Looking to borrow money with a bad credit record can make things a little trickier.

Essentially because you are viewed as being a greater risk to lenders they will charge you a higher interest rate to cover your perceived risk of defaulting. This means that an ordinary purchase can work out much more expensive if you're not careful.

You should compare the total cost (including interest and charges) of each to see which provides the most affordable means of getting the money you need.

Once your credit has been granted you need to make sure that you adhere to any terms set out by your lender to the letter - including making the agreed repayments on time. Fail to do this and you'll be stung with extra interest charges, costly fees and damage your credit rating further.

Here are your options when it comes to borrowing with bad credit.

1. Friends & family

As most borrowing options available to people with poor credit attract a high interest rate, it makes sense to turn to family and friends if you can.

Providing you have a friend or relative that is willing and able to lend you the funds this is likely to be a much cheaper means of getting the cash you need.

It's a good idea to set out repayment terms up front, agreeing both the amount you'll borrow, the interest rate you'll pay (if any) and the date you'll need to repay them by. Putting this on paper will make you both feel more comfortable with the arrangement.

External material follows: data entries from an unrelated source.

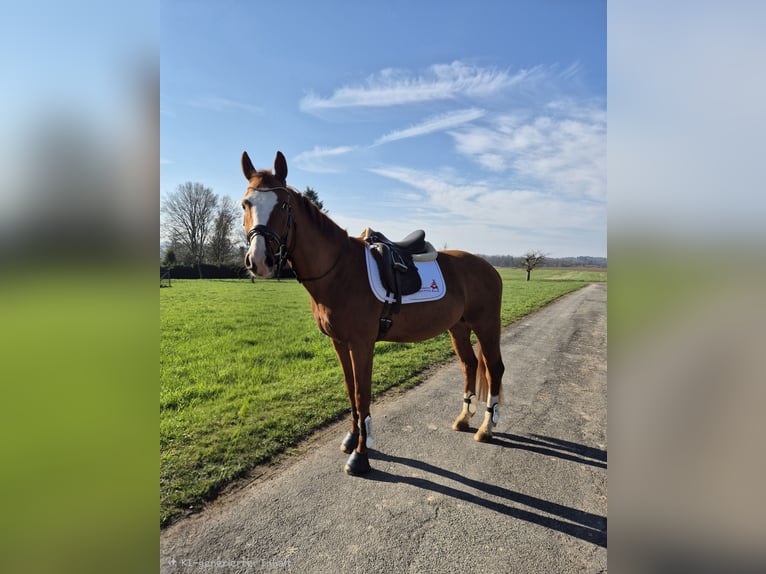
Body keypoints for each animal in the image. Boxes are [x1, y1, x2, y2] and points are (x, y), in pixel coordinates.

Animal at [241, 150, 505, 475]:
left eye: (283, 205)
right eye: (246, 204)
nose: (258, 260)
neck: (339, 270)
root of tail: (487, 267)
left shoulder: (362, 344)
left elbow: (362, 394)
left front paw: (361, 455)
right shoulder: (339, 343)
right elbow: (350, 390)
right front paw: (351, 438)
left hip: (487, 325)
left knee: (494, 369)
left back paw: (486, 428)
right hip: (458, 327)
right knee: (470, 365)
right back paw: (464, 418)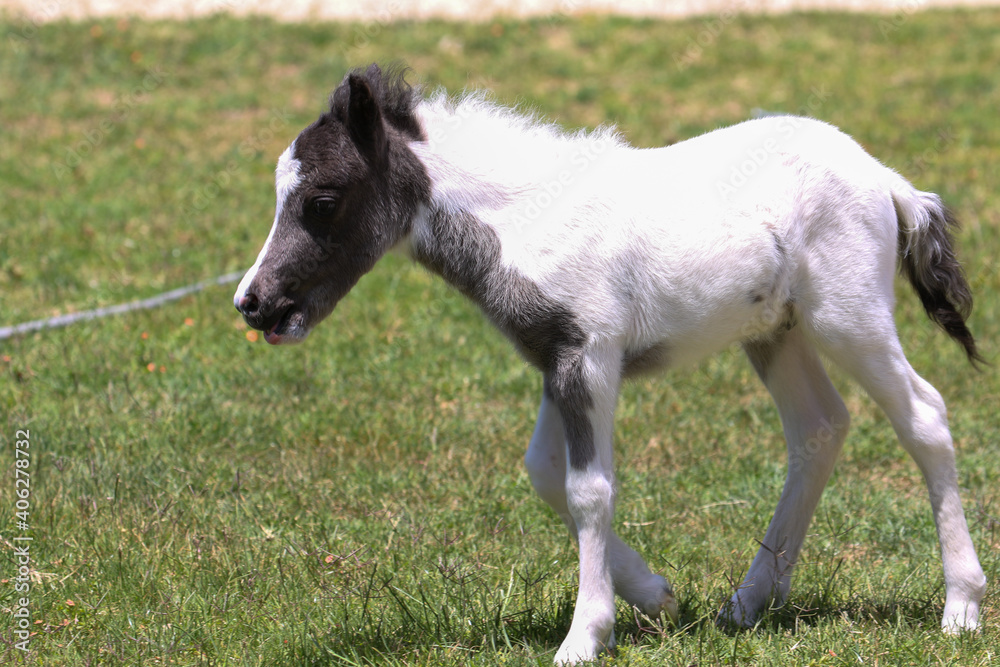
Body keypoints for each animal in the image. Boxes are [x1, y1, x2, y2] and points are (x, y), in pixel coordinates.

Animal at [234, 64, 986, 664]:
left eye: (322, 199)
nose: (253, 302)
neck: (530, 220)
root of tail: (885, 178)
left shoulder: (588, 357)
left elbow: (588, 488)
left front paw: (584, 636)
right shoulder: (556, 357)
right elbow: (545, 473)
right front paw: (658, 596)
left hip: (847, 316)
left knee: (923, 416)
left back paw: (962, 607)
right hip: (776, 331)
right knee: (819, 429)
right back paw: (748, 602)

Read our article: Lending to Friends: How to Make Sure You Get Your Money Back for more information on points both you, and they should consider.

2. A bad credit credit card

Although a Bad Credit credit card usually applies a higher interest rate than most standard credit cards and is unlikely to offer a 0% introductory offer on purchases, if you are able to repay the balance in full each month you can borrow for short periods interest free.

However, if you are going to need to extend the term of your borrowing over several months then you will be charged the higher interest rate making bad credit credit cards a less attractive option.

You are also likely to be restricted to a modest credit limit when you apply for a bad credit credit card, so if you need to borrow a substantial sum you may not be given a sufficient limit.

3. A poor credit loan

Many lenders now offer personal loans to people with an impaired credit record.

These bad credit loans are likely to be more expensive than a standard unsecured loan, however their main benefit is that you will know exactly what you have to pay each month and how long you'll be in debt.

This can be very important for managing your money and make a poor credit loan a more attractive choice especially if you have had problems managing your debts in the past.

You can compare the interest rates of poor credit loans using our bad credit loans comparison table.

Needless to say you should check that you meet the eligibility criteria before you apply, opt for the loan with the lowest interest rate and arrange it over the shortest period you can afford to minimise interest charges.

4. A social loan

Social lending is worth looking into if you're looking to borrow with bad credit as it may provide a more affordable and flexible means of getting the money you need.

Social lending sites provide an alternative to bank loans that could work out cheaper as you're borrowing from other people.

Read our article: Social Lending - Is It Worth the Risk? to find out more and use our Social Lending Sites comparison for more information on the options available.

5. A secured loan

If you want to keep your costs down and are confident that you can afford the repayments each month, regardless of changes to your circumstances, you could look for a secured loan.

However, the main disadvantage to a secured loan is that it is set against the value of one of your assets, typically your property, although other items such as a car or jewellery can also be used. For this reason most are only available to homeowners.

Although they may be more accessible to people with poor credit they do tend to work out more expensive in the long run as your borrowing will be spread over a longer period. This means you'll pay more in interest overall, irrespective of the interest rate.

Before you consider a secured loan you need to consider if you are comfortable putting your property or belongings at risk.

If you can afford not to, then you should avoid it - especially if the loan will be secured on your home.

6. Build your credit rating

Before you apply for any financial product it's worth checking your credit record to make sure that everything is as it should be.

It may be the case that your financial situation isn't as bad as you think, or there are amendments that you can make to better your standing in the eyes of lenders.

If you have time there are a number of other things you can do to improve your credit rating and make it more likely that you'll get approved for some of the more attractive financial products on the market.